» **Written task**
Can you transcribe the data exactly? Leave the pictures out.

[Extracted page text data]

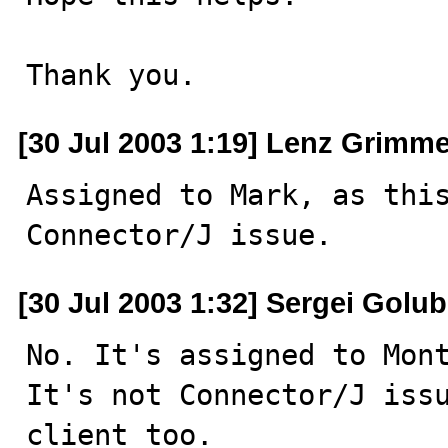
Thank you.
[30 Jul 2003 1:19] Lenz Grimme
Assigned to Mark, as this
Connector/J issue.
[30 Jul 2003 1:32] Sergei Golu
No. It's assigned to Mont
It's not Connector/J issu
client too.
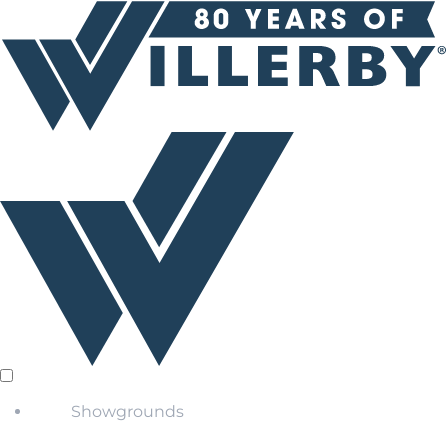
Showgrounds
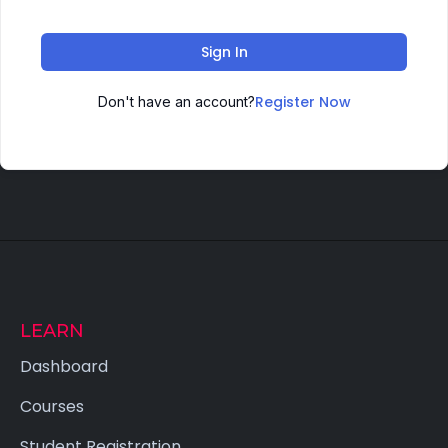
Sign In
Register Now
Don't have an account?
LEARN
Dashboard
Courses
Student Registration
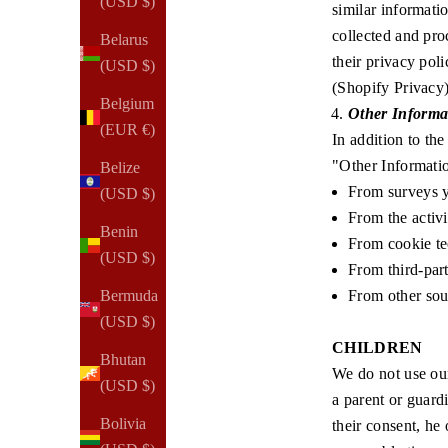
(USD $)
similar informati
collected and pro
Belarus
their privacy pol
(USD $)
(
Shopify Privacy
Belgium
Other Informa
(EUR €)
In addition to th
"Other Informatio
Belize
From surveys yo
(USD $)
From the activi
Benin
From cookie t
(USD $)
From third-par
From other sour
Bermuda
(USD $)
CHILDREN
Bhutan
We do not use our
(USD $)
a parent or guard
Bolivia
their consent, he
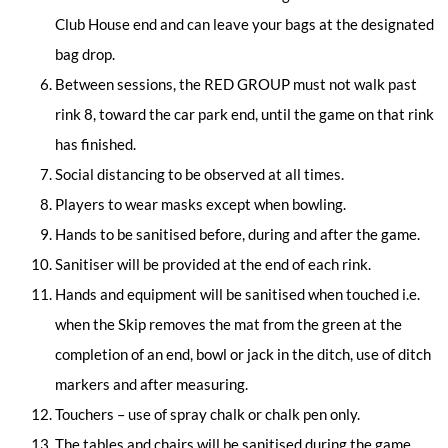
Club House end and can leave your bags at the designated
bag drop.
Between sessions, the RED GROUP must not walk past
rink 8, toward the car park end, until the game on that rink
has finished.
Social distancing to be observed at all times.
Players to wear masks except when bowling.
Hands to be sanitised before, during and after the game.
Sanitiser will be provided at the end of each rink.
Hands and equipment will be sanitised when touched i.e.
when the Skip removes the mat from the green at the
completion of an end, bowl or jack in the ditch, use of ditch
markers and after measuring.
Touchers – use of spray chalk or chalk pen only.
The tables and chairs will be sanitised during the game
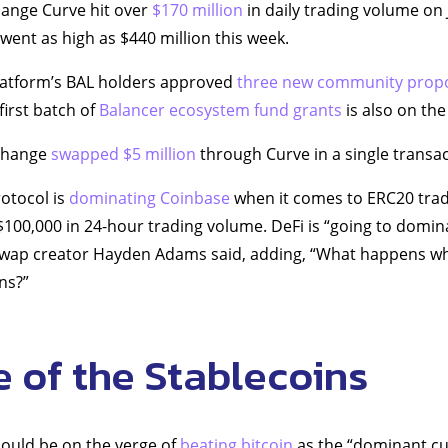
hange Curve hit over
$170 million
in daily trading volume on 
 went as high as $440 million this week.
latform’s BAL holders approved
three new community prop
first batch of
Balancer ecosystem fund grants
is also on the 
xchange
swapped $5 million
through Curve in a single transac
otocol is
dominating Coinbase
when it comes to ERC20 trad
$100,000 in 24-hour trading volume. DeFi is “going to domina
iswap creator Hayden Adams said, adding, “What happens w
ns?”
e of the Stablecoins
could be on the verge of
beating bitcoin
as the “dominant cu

» **Response below**
Thank you.
[30 Jul 2003 1:19] Lenz Grimme
Assigned to Mark, as this
Connector/J issue.
[30 Jul 2003 1:32] Sergei Golu
No. It's assigned to Mont
It's not Connector/J issu
client too.
Showgrounds
Sign In
Register Now
Don't have an account?
LEARN
Dashboard
Courses
Student Registration
(USD $)
similar informati
collected and pro
Belarus
their privacy pol
(USD $)
(
Shopify Privacy
Belgium
Other Informa
(EUR €)
In addition to th
"Other Informatio
Belize
From surveys yo
(USD $)
From the activi
Benin
From cookie t
(USD $)
From third-par
From other sour
Bermuda
(USD $)
CHILDREN
Bhutan
We do not use our
(USD $)
a parent or guard
Bolivia
their consent, he
Club House end and can leave your bags at the designated
bag drop.
Between sessions, the RED GROUP must not walk past
rink 8, toward the car park end, until the game on that rink
has finished.
Social distancing to be observed at all times.
Players to wear masks except when bowling.
Hands to be sanitised before, during and after the game.
Sanitiser will be provided at the end of each rink.
Hands and equipment will be sanitised when touched i.e.
when the Skip removes the mat from the green at the
completion of an end, bowl or jack in the ditch, use of ditch
markers and after measuring.
Touchers – use of spray chalk or chalk pen only.
The tables and chairs will be sanitised during the game
hange Curve hit over
$170 million
in daily trading volume on 
 went as high as $440 million this week.
latform’s BAL holders approved
three new community prop
first batch of
Balancer ecosystem fund grants
is also on the 
xchange
swapped $5 million
through Curve in a single transac
otocol is
dominating Coinbase
when it comes to ERC20 trad
$100,000 in 24-hour trading volume. DeFi is “going to domina
iswap creator Hayden Adams said, adding, “What happens w
ns?”
e of the Stablecoins
could be on the verge of
beating bitcoin
as the “dominant cu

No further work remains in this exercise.